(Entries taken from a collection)
☆ ☆ ☆
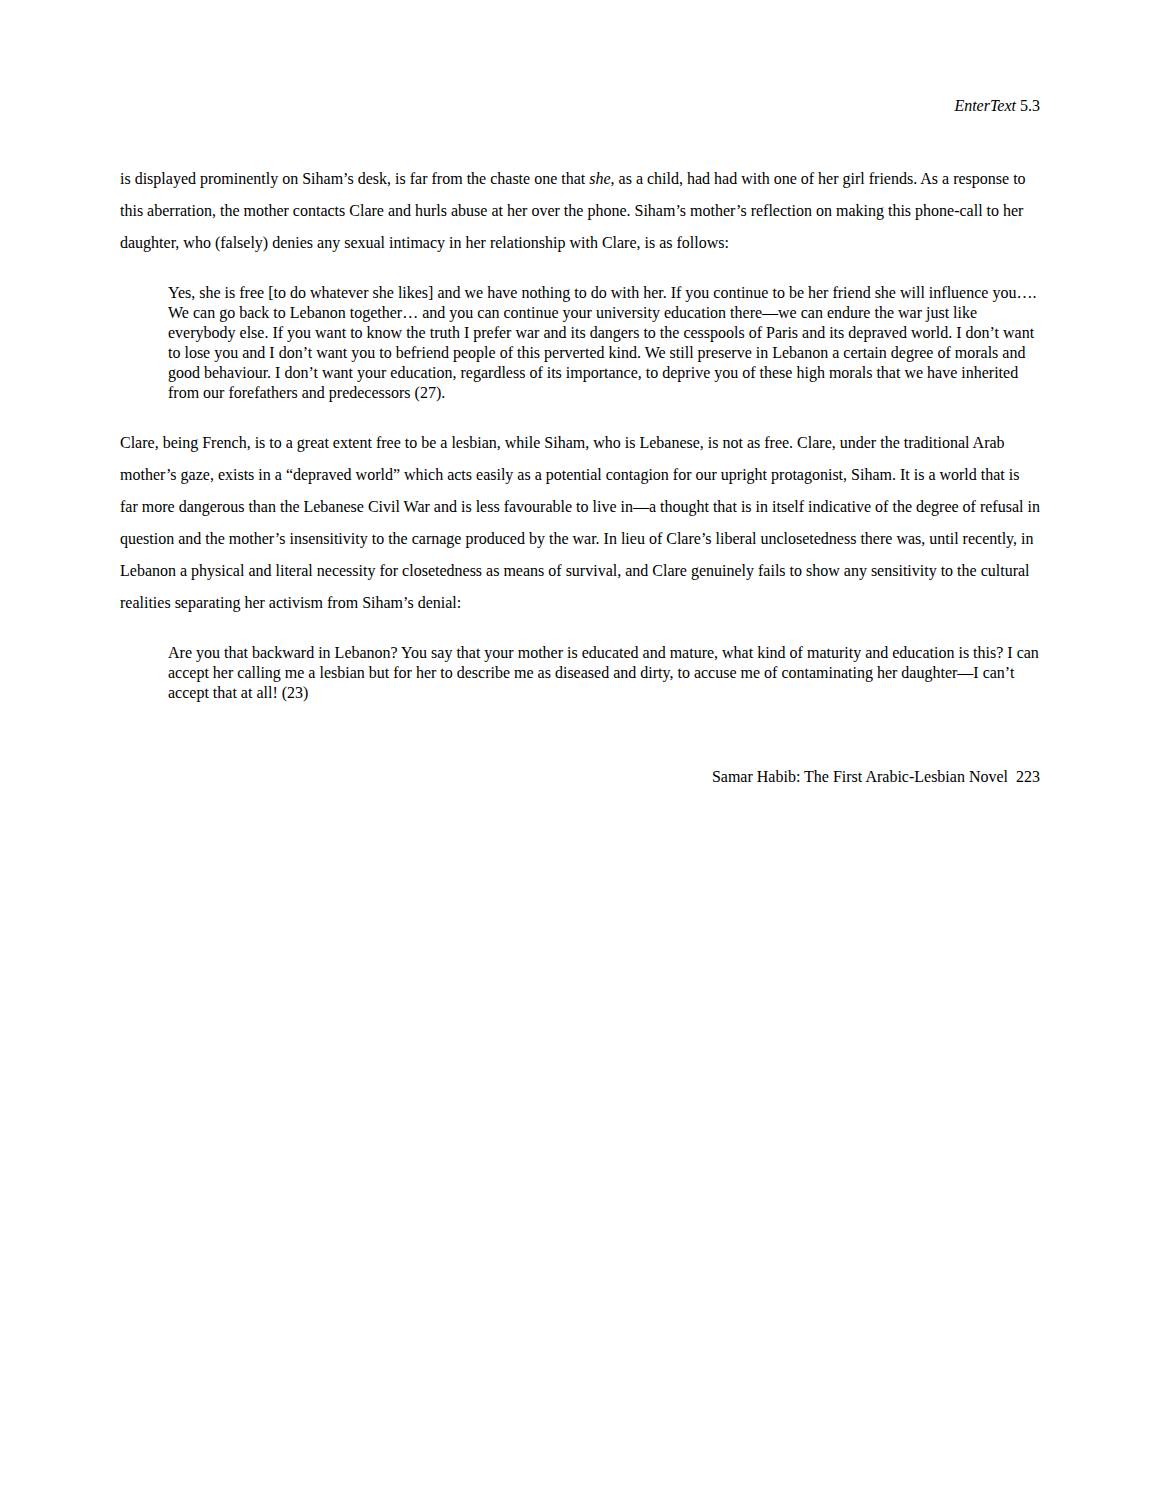EnterText 5.3
is displayed prominently on Siham’s desk, is far from the chaste one that she, as a child, had had with one of her girl friends. As a response to this aberration, the mother contacts Clare and hurls abuse at her over the phone. Siham’s mother’s reflection on making this phone-call to her daughter, who (falsely) denies any sexual intimacy in her relationship with Clare, is as follows:
Yes, she is free [to do whatever she likes] and we have nothing to do with her. If you continue to be her friend she will influence you…. We can go back to Lebanon together… and you can continue your university education there—we can endure the war just like everybody else. If you want to know the truth I prefer war and its dangers to the cesspools of Paris and its depraved world. I don’t want to lose you and I don’t want you to befriend people of this perverted kind. We still preserve in Lebanon a certain degree of morals and good behaviour. I don’t want your education, regardless of its importance, to deprive you of these high morals that we have inherited from our forefathers and predecessors (27).
Clare, being French, is to a great extent free to be a lesbian, while Siham, who is Lebanese, is not as free. Clare, under the traditional Arab mother’s gaze, exists in a “depraved world” which acts easily as a potential contagion for our upright protagonist, Siham. It is a world that is far more dangerous than the Lebanese Civil War and is less favourable to live in—a thought that is in itself indicative of the degree of refusal in question and the mother’s insensitivity to the carnage produced by the war. In lieu of Clare’s liberal unclosetedness there was, until recently, in Lebanon a physical and literal necessity for closetedness as means of survival, and Clare genuinely fails to show any sensitivity to the cultural realities separating her activism from Siham’s denial:
Are you that backward in Lebanon? You say that your mother is educated and mature, what kind of maturity and education is this? I can accept her calling me a lesbian but for her to describe me as diseased and dirty, to accuse me of contaminating her daughter—I can’t accept that at all! (23)
Samar Habib: The First Arabic-Lesbian Novel 223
☆ ☆ ☆
• _Work order_: Please reproduce each entry above word for word and keep the pictures out of the copy.

• _Your solution_:
EnterText 5.3
is displayed prominently on Siham’s desk, is far from the chaste one that she, as a child, had had with one of her girl friends. As a response to this aberration, the mother contacts Clare and hurls abuse at her over the phone. Siham’s mother’s reflection on making this phone-call to her daughter, who (falsely) denies any sexual intimacy in her relationship with Clare, is as follows:
Yes, she is free [to do whatever she likes] and we have nothing to do with her. If you continue to be her friend she will influence you…. We can go back to Lebanon together… and you can continue your university education there—we can endure the war just like everybody else. If you want to know the truth I prefer war and its dangers to the cesspools of Paris and its depraved world. I don’t want to lose you and I don’t want you to befriend people of this perverted kind. We still preserve in Lebanon a certain degree of morals and good behaviour. I don’t want your education, regardless of its importance, to deprive you of these high morals that we have inherited from our forefathers and predecessors (27).
Clare, being French, is to a great extent free to be a lesbian, while Siham, who is Lebanese, is not as free. Clare, under the traditional Arab mother’s gaze, exists in a “depraved world” which acts easily as a potential contagion for our upright protagonist, Siham. It is a world that is far more dangerous than the Lebanese Civil War and is less favourable to live in—a thought that is in itself indicative of the degree of refusal in question and the mother’s insensitivity to the carnage produced by the war. In lieu of Clare’s liberal unclosetedness there was, until recently, in Lebanon a physical and literal necessity for closetedness as means of survival, and Clare genuinely fails to show any sensitivity to the cultural realities separating her activism from Siham’s denial:
Are you that backward in Lebanon? You say that your mother is educated and mature, what kind of maturity and education is this? I can accept her calling me a lesbian but for her to describe me as diseased and dirty, to accuse me of contaminating her daughter—I can’t accept that at all! (23)
Samar Habib: The First Arabic-Lesbian Novel 223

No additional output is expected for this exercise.